** Problem requirements **
In the passage below about Eklof's book, what does the 4th Principle of Unitarian Universalism call for?
---------- Passage ----------
How much respect and compassion are enough, and how are respect and compassion to be shown? I can certainly understand that his book hurt some people’s feelings by implying that their grievances were, in some cases, overblown, or that their methods for attempting to bring about redress for legitimate grievances were inappropriate. But if one is required to silently acquiesce as to the truth of the things people are saying and the demands that they make — if that’s the only way to show respect and compassion for them — then we have a serious problem. And that’s precisely the difficulty that Eklof’s book addresses! In accusing him of lacking respect and compassion for all people, they’re trying to dismiss the content of his book without discussion. They’re saying that the only way for him (or anybody else) to show respect and compassion for the oppressed would be to acquiesce to all of their demands and, rather than raise critical concerns, remain silent.

That’s a violation of the 4th Principle of Unitarian Universalism. The 4th Principle calls for a “respectful search for truth and meaning.” But you don’t search for truth by asserting baldly that you have it and the other guy doesn’t. No, the Board of Trustees has fucked itself.
---------- Data section ----------
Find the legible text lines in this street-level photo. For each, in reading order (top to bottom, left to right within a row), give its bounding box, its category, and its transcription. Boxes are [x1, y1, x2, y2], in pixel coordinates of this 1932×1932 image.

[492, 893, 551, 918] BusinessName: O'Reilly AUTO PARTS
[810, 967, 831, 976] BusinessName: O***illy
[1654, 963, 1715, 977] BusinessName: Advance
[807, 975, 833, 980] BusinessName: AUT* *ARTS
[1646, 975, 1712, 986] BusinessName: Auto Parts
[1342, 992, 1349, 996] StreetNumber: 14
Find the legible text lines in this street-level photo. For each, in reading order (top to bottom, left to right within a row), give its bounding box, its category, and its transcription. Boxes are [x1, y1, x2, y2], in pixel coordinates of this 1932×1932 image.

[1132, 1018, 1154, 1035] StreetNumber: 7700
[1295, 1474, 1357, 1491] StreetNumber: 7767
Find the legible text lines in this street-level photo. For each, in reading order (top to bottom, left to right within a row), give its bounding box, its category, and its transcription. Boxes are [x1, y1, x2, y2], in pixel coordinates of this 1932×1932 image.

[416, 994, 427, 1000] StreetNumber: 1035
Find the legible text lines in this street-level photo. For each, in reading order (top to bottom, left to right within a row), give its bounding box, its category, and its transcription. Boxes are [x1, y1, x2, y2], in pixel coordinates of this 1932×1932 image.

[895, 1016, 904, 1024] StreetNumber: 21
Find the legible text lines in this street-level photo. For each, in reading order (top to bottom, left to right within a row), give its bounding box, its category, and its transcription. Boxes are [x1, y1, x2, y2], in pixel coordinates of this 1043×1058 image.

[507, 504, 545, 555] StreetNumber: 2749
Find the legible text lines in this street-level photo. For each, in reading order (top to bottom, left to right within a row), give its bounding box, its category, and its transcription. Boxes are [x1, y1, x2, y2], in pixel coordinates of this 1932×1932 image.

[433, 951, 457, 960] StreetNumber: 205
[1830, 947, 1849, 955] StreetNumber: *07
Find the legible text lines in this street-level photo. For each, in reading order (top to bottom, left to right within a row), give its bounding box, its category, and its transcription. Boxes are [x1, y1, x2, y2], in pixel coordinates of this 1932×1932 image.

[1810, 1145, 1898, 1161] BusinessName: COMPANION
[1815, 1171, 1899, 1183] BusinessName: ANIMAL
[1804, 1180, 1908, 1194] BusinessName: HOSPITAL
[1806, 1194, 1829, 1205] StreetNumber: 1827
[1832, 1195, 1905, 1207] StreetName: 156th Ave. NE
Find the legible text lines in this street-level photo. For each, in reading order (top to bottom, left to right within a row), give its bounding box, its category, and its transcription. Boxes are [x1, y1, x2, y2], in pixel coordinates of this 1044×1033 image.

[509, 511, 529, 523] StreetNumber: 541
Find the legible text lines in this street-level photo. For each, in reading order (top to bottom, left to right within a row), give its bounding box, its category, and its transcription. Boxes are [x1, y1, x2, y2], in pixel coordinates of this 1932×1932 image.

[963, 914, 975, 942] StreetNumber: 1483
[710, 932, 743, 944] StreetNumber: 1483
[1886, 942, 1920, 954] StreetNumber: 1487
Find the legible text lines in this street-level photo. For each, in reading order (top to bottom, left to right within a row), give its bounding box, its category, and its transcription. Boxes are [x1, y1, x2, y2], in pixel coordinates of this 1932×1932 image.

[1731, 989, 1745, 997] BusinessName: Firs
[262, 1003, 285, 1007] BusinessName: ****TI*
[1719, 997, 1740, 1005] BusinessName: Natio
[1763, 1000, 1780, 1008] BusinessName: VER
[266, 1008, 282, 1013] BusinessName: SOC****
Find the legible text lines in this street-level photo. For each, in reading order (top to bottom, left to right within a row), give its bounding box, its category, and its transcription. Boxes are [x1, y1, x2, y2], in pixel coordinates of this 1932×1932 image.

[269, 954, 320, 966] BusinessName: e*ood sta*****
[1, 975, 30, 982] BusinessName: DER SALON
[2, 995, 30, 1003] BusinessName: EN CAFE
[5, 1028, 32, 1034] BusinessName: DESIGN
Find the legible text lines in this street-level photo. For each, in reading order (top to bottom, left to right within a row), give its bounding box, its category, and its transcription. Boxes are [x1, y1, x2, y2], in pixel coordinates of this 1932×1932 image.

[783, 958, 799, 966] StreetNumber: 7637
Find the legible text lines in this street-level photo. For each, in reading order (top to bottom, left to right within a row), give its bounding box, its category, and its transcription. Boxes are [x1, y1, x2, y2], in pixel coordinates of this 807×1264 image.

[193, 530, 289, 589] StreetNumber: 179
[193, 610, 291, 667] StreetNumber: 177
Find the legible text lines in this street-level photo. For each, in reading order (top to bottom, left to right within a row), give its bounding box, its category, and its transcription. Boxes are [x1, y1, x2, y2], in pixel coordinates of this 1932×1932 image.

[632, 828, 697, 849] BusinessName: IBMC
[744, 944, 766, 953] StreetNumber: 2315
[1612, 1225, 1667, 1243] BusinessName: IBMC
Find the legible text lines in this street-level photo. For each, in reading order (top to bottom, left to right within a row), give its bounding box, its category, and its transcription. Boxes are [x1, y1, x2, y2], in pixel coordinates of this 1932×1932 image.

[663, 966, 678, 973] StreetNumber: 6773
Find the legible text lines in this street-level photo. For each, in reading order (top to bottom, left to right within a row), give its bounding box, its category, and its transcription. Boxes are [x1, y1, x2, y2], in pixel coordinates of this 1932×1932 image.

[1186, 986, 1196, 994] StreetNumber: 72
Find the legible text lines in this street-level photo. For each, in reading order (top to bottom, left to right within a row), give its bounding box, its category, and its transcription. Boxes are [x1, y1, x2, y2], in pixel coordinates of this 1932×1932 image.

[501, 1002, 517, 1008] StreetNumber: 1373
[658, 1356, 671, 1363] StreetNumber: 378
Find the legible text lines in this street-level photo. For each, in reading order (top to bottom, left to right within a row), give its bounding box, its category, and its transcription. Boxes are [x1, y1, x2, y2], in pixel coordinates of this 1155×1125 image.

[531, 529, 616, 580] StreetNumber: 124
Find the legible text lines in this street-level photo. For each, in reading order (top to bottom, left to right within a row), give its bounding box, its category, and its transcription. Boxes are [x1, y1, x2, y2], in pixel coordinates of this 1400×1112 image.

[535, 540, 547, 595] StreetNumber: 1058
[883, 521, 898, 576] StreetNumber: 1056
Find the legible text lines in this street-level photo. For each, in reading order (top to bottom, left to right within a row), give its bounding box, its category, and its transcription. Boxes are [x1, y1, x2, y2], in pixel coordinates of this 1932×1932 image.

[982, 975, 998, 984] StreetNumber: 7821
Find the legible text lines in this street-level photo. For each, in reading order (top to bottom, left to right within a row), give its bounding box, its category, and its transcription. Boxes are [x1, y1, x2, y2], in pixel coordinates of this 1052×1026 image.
----------
** Output for this task **
A "respectful search for truth and meaning."